Section 4: Numerical results of reconstruction: Here, MSE, computational time, and input signal to noise ratio SNR and output peak signal to noise ratio PSNR are calculated and displayed. The wait bar is implemented in order to visually show the reconstruction progress. It is important to note that the user can select the arbitrary image that needs to be located within MATLAB m-file (Section 5). Section 6 shows the selection of the algorithms.

5. Additional Experimental Evaluation

In this section, some additional reconstruction scenarios are provided and discussed.

Example 1: Firstly, the 1D signals are tested. The plots from the virtual instrument are extracted and presented within the diagram in Figure 5. Therefore, the approach that provided successful reconstruction in all considered signals, TV minimization, is used for obtaining the results in Figure 5. Signals for heart rate monitoring, the ECG and the extracted QRS complex; the respiration signal; and the signals for brain activity monitoring, the EEG and EOG signals, are tested. The signal is firstly reshaped from vector to matrix (2D) form. Reshaping is done column-wise. The DCT is considered as a domain of sparsity and the measurements are collected randomly from this domain. The next step is the reconstruction of 2D data using TV minimization, as shown in Figure 5. Finally, the reconstructed signal is back to its 1D form.

Example 2: In this example, the reconstruction efficiency is tested for the MRI image. Unlike the 1D case, the MRI image can be successfully recovered with almost all implemented algorithms. The percentage of missing samples is considered to be around 45. The original and image with missing samples are shown in Figure 6. The reconstruction procedures show that the radial-Fourier provided the best PSNR. However, the processing time is the longest using the radial-Fourier approach. The reconstruction results are shown in

Table 1. The PSNR and reconstruction time for different algorithms. TV, total variation; DCT, discrete cosine transform.

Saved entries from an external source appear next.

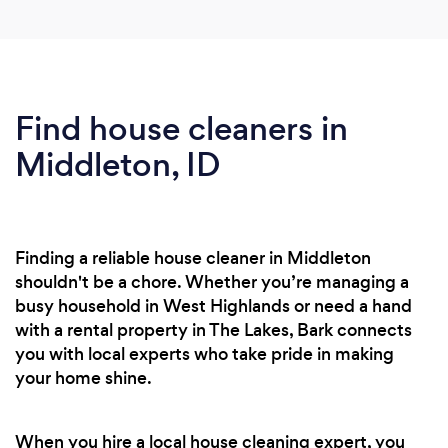
Find house cleaners in
Middleton, ID
Finding a reliable house cleaner in Middleton
shouldn't be a chore. Whether you’re managing a
busy household in West Highlands or need a hand
with a rental property in The Lakes, Bark connects
you with local experts who take pride in making
your home shine.
When you hire a local house cleaning expert, you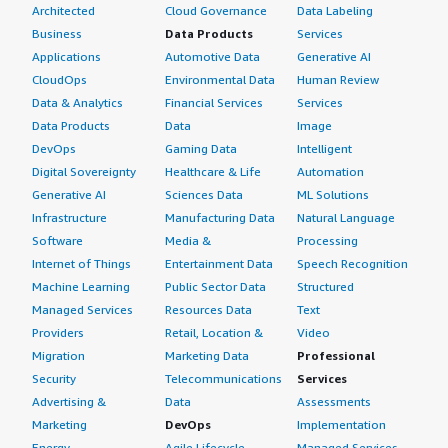
Architected
Cloud Governance
Data Labeling
Business
Data Products
Services
Applications
Automotive Data
Generative AI
CloudOps
Environmental Data
Human Review
Data & Analytics
Financial Services
Services
Data Products
Data
Image
DevOps
Gaming Data
Intelligent
Digital Sovereignty
Healthcare & Life
Automation
Generative AI
Sciences Data
ML Solutions
Infrastructure
Manufacturing Data
Natural Language
Software
Media &
Processing
Internet of Things
Entertainment Data
Speech Recognition
Machine Learning
Public Sector Data
Structured
Managed Services
Resources Data
Text
Providers
Retail, Location &
Video
Migration
Marketing Data
Professional
Security
Telecommunications
Services
Advertising &
Data
Assessments
Marketing
DevOps
Implementation
Energy
Agile Lifecycle
Managed Services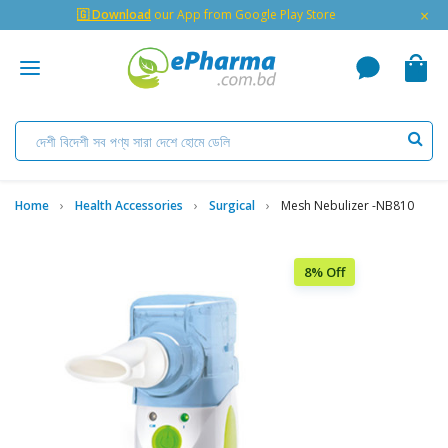
×
🇬 Download
our App from Google Play Store
Home
Health Accessories
Surgical
Mesh Nebulizer -NB810
8% Off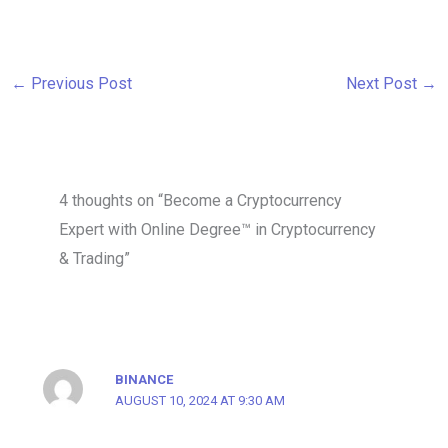
←
Previous Post
Next Post
→
4 thoughts on “Become a Cryptocurrency
Expert with Online Degree™ in Cryptocurrency
& Trading”
BINANCE
AUGUST 10, 2024 AT 9:30 AM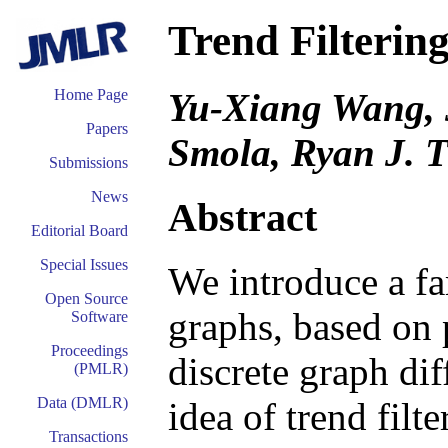
Trend Filterin
Yu-Xiang Wang, 
Home Page
Papers
Smola, Ryan J. T
Submissions
News
Abstract
Editorial Board
Special Issues
We introduce a fa
Open Source
graphs, based on 
Software
Proceedings
discrete graph dif
(PMLR)
Data (DMLR)
idea of trend filt
Transactions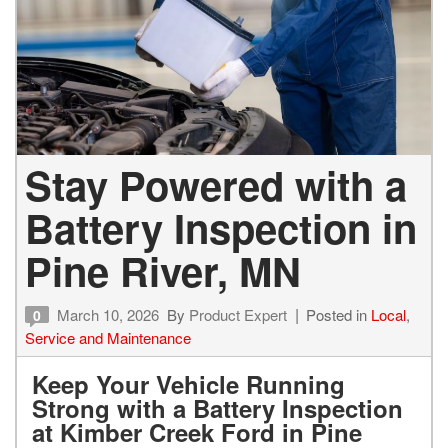
Stay Powered with a
Battery Inspection in
Pine River, MN
March 10, 2026
By
Product Expert
Posted in
Local
,
0
Service and Maintenance
Keep Your Vehicle Running
Strong with a Battery Inspection
at Kimber Creek Ford in Pine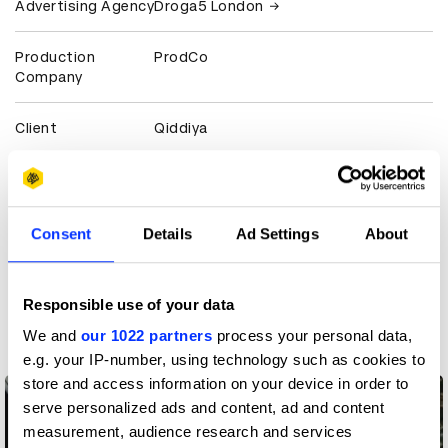
Advertising Agency
Droga5 London
Production
ProdCo
Company
Client
Qiddiya
View all credits
Claim credit
Consent
Details
Ad Settings
About
More winners
Responsible use of your data
Production Design
We and
our 1022 partners
process your personal data,
e.g. your IP-number, using technology such as cookies to
store and access information on your device in order to
serve personalized ads and content, ad and content
measurement, audience research and services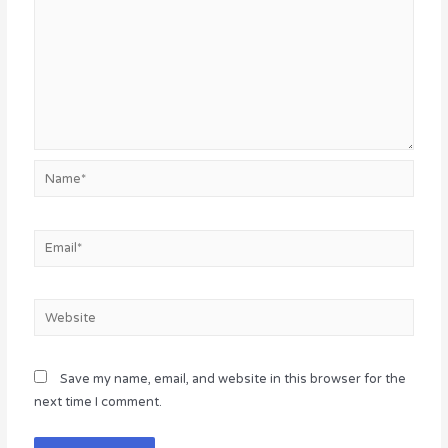
Name*
Email*
Website
Save my name, email, and website in this browser for the
next time I comment.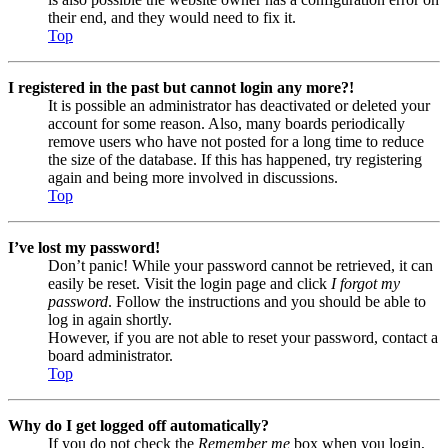
their end, and they would need to fix it.
Top
I registered in the past but cannot login any more?!
It is possible an administrator has deactivated or deleted your
account for some reason. Also, many boards periodically
remove users who have not posted for a long time to reduce
the size of the database. If this has happened, try registering
again and being more involved in discussions.
Top
I’ve lost my password!
Don’t panic! While your password cannot be retrieved, it can
easily be reset. Visit the login page and click
I forgot my
password
. Follow the instructions and you should be able to
log in again shortly.
However, if you are not able to reset your password, contact a
board administrator.
Top
Why do I get logged off automatically?
If you do not check the
Remember me
box when you login,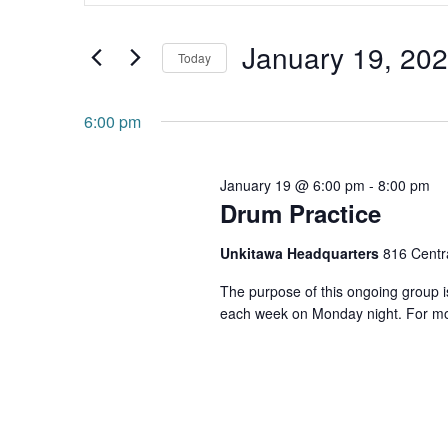
and
Search
January 19, 20
for
Views
Today
Events
Navigation
Select
by
date.
6:00 pm
Keyword.
January 19 @ 6:00 pm
-
8:00 pm
Drum Practice
Unkitawa Headquarters
816 Centra
The purpose of this ongoing group is
each week on Monday night. For mo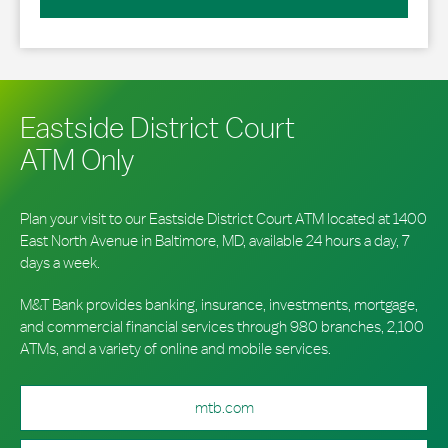
Eastside District Court
ATM Only
Plan your visit to our Eastside District Court ATM located at 1400
East North Avenue in Baltimore, MD, available 24 hours a day, 7
days a week.
M&T Bank provides banking, insurance, investments, mortgage,
and commercial financial services through 980 branches, 2,100
ATMs, and a variety of online and mobile services.
mtb.com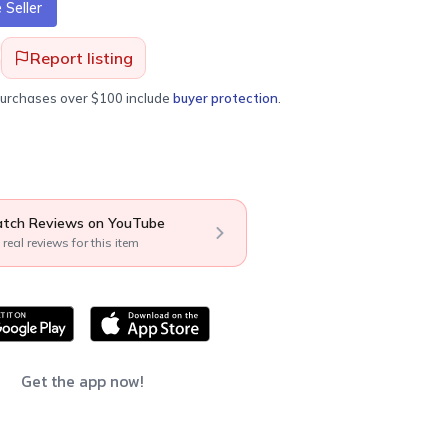
Seller
Report listing
purchases over $100 include
buyer protection
.
tch Reviews on YouTube
 real reviews for this item
Get the app now!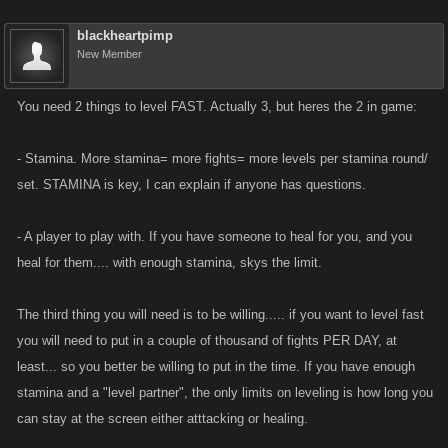
blackheartpimp
New Member
You need 2 things to level FAST. Actually 3, but heres the 2 in game:
- Stamina. More stamina= more fights= more levels per stamina round/
set. STAMINA is key, I can explain if anyone has questions.
- A player to play with. If you have someone to heal for you, and you
heal for them.... with enough stamina, skys the limit.
The third thing you will need is to be willing..... if you want to level fast
you will need to put in a couple of thousand of fights PER DAY, at
least... so you better be willing to put in the time. If you have enough
stamina and a "level partner", the only limits on leveling is how long you
can stay at the screen either atttacking or healing.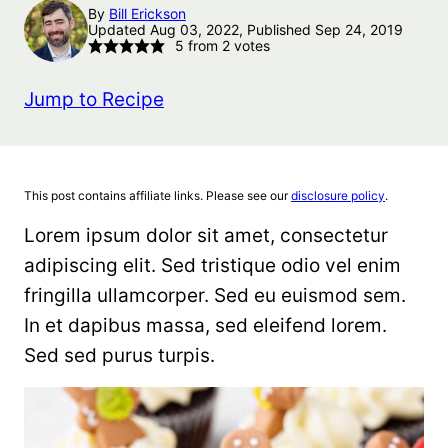
By
Bill Erickson
Updated Aug 03, 2022, Published Sep 24, 2019
5
from
2
votes
Jump to Recipe
This post contains affiliate links. Please see our
disclosure policy
.
Lorem ipsum dolor sit amet, consectetur
adipiscing elit. Sed tristique odio vel enim
fringilla ullamcorper. Sed eu euismod sem.
In et dapibus massa, sed eleifend lorem.
Sed sed purus turpis.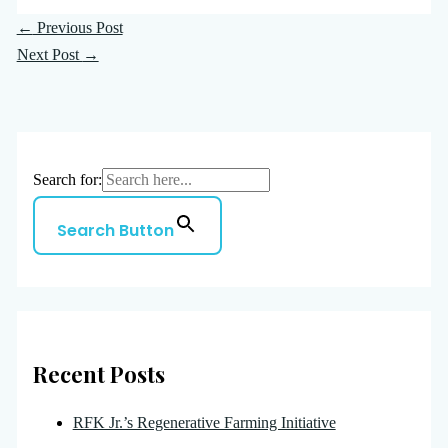
←
Previous Post
Next Post
→
Search for:
Search Button
Recent Posts
RFK Jr.’s Regenerative Farming Initiative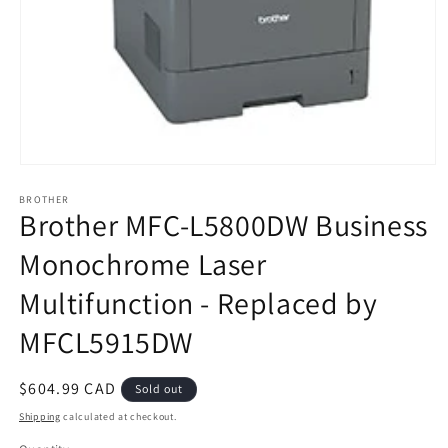
Open
media
BROTHER
1
Brother MFC-L5800DW Business
in
modal
Monochrome Laser
Multifunction - Replaced by
MFCL5915DW
Regular
$604.99 CAD
Sold out
price
Shipping
calculated at checkout.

Algorithm	Percentage of Missing Pixels	Reconstruction Time (sec)	PSNR [dB]
Gradient	45%	11.4	30.5
Radial-Fourier	43%	120.1	47.8
TV-min-DCT	45%	0.9	43.9
Douglas–Rachford	45%	11.2	31.5

and Figure 7.

6. Conclusions

Virtual instrument for compressive sensing signal reconstruction is proposed. The software is composed for a specific purpose, that is, biomedical signal recovery, considering both 1D and 2D biomedical signals. Several commonly used algorithms for sparse signal recovery are implemented. Additionally, the proposed instrument enables a comparison of different algorithms, where specific parameters can be changed independently for each algorithm. The second part of the instrument is used for image reconstruction. All functions within the instrument can be used, upgraded, or changed with some other algorithms in order to build other application-related instruments for solving specific problems. This software can be a useful tool for clinicians and healthcare professionals in an era when low-power portable medical devices become widely used and when safe and fast communication is of great interest. The part enabling the comparison of algorithms and choosing the most suitable one can be useful in medical practice, as it enables selection of the most accurate and fastest approach.